Publié le 19.03.2026
Une rencontre scientifique internationale pour repenser l’accompagnement précoce en soins palliatifs oncologiques
Le 5 décembre 2025, l’Université de Fribourg a accueilli une Journée de recherche internationale consacrée à la prise en charge de la souffrance en soins palliatifs oncologiques. Organisée en collaboration avec l’Université Laval (Québec, Canada), cette rencontre interdisciplinaire visait à réfléchir aux conditions d’un accompagnement précoce et centré sur la personne dès l’annonce d’un diagnostic de cancer métastatique.
Un dialogue scientifique entre la Suisse et le Québec
Réunissant des patients, des proches-aidants, des professionnels de santé, des chercheurs, des éthiciens et accompagnants spirituels, la journée s’inscrivait dans une dynamique de coopération internationale et intersectorielle. Elle s’intégrait également dans le cadre d’un projet doctoral d'Emile Abou Chaar en cotutelle internationale portant sur une approche intégrative de la prise en charge de la souffrance, combinant à la fois les soins pharmaceutiques et les soins spirituels.
L’objectif central consistait à favoriser la co-construction d’une « communauté de soins précoces » capable de répondre à la souffrance multidimensionnelle vécue par les personnes atteintes de cancer et leurs proches.
Placer l’expérience des patients au cœur de la réflexion
Les échanges ont souligné que l’annonce d’un cancer métastatique constitue souvent une rupture existentielle majeure, mettant en exergue des besoins physiques, psychologiques, sociaux et spirituels. Les participants ont interrogé la tension entre une médecine hautement technicisée et l’exigence d’un accompagnement global attentif à la qualité de vie et au sens de l’expérience vécue.
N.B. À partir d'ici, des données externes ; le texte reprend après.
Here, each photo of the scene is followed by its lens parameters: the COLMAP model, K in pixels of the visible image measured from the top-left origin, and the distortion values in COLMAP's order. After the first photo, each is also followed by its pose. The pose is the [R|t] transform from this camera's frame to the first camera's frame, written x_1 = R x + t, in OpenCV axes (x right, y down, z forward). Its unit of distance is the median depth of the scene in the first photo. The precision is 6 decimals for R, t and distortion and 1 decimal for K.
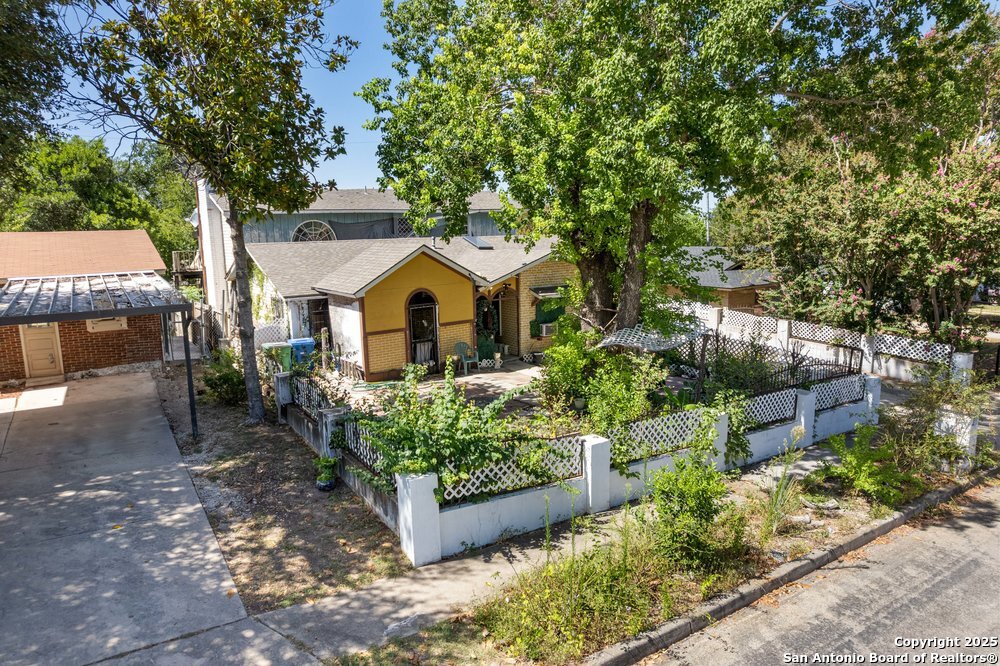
lens RADIAL K [[633.3, 0, 500.0], [0, 633.3, 333.0], [0, 0, 1]] dist [-0.094684, 0.080977]
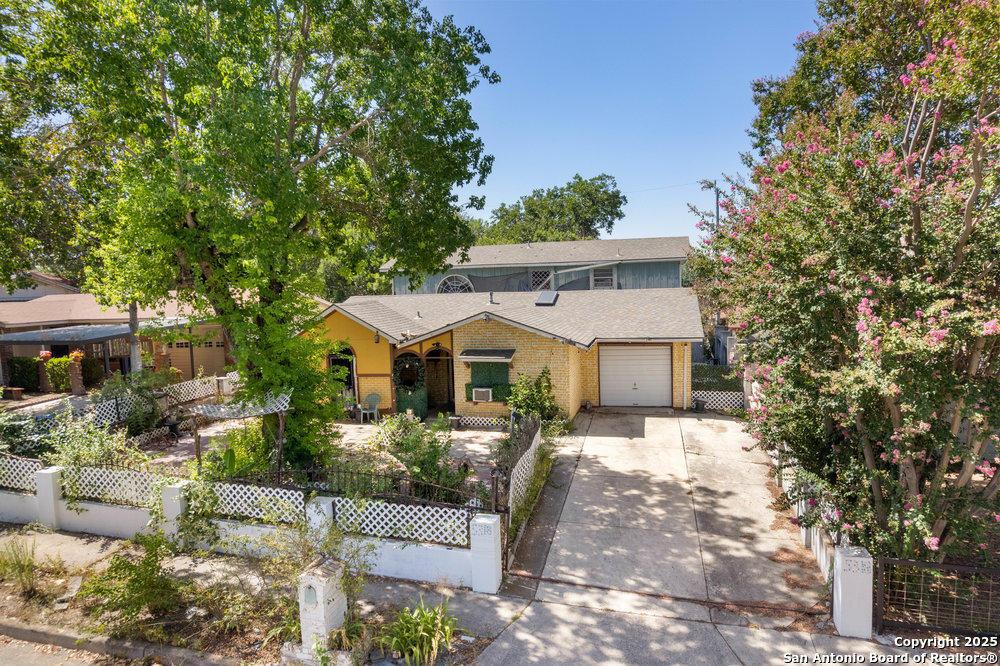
lens RADIAL K [[633.3, 0, 500.0], [0, 633.3, 333.0], [0, 0, 1]] dist [-0.094684, 0.080977]
pose [[0.648566, 0.060434, -0.758755, 0.843043], [-0.101360, 0.994822, -0.007404, -0.096879], [0.754379, 0.081709, 0.651334, 0.416241]]
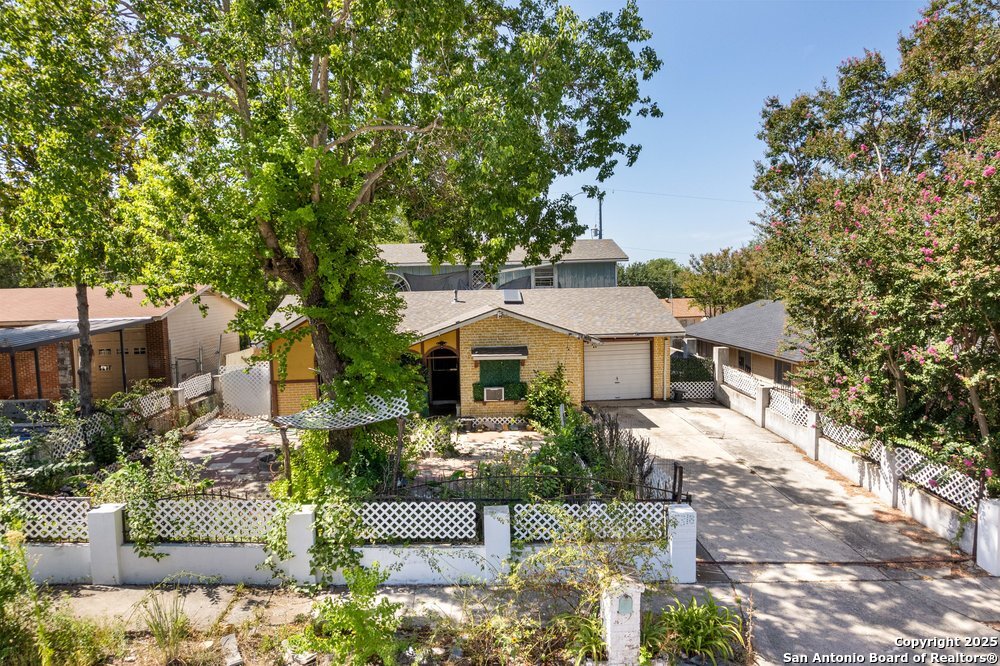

Le format participatif de la journée — alternant des témoignages, des apports conceptuels et des tables rondes — a permis d’articuler savoirs scientifiques et expériences concrètes. L’implication active des patients et des proches-aidants a contribué à enrichir la réflexion et à identifier des pistes d’action en matière de coordination des soins, de communication et d’anticipation des besoins.
Vers une communauté de soins précoces
Les discussions ont mis en évidence l’importance de dispositifs interdisciplinaires et de collaborations durables entre les différents acteurs du système de santé. La comparaison entre les contextes suisse et québécois a également permis d’identifier des facteurs organisationnels, culturels et structurels influençant la mise en œuvre d’un accompagnement précoce.
Au-delà des analyses théoriques, la journée a souligné que la reconnaissance précoce de la souffrance repose sur des choix concrets en matière de coordination, de formation et de continuité relationnelle. Elle a ainsi contribué à faire émerger des perspectives de recherche et d’action pour améliorer l’accompagnement des personnes confrontées au cancer.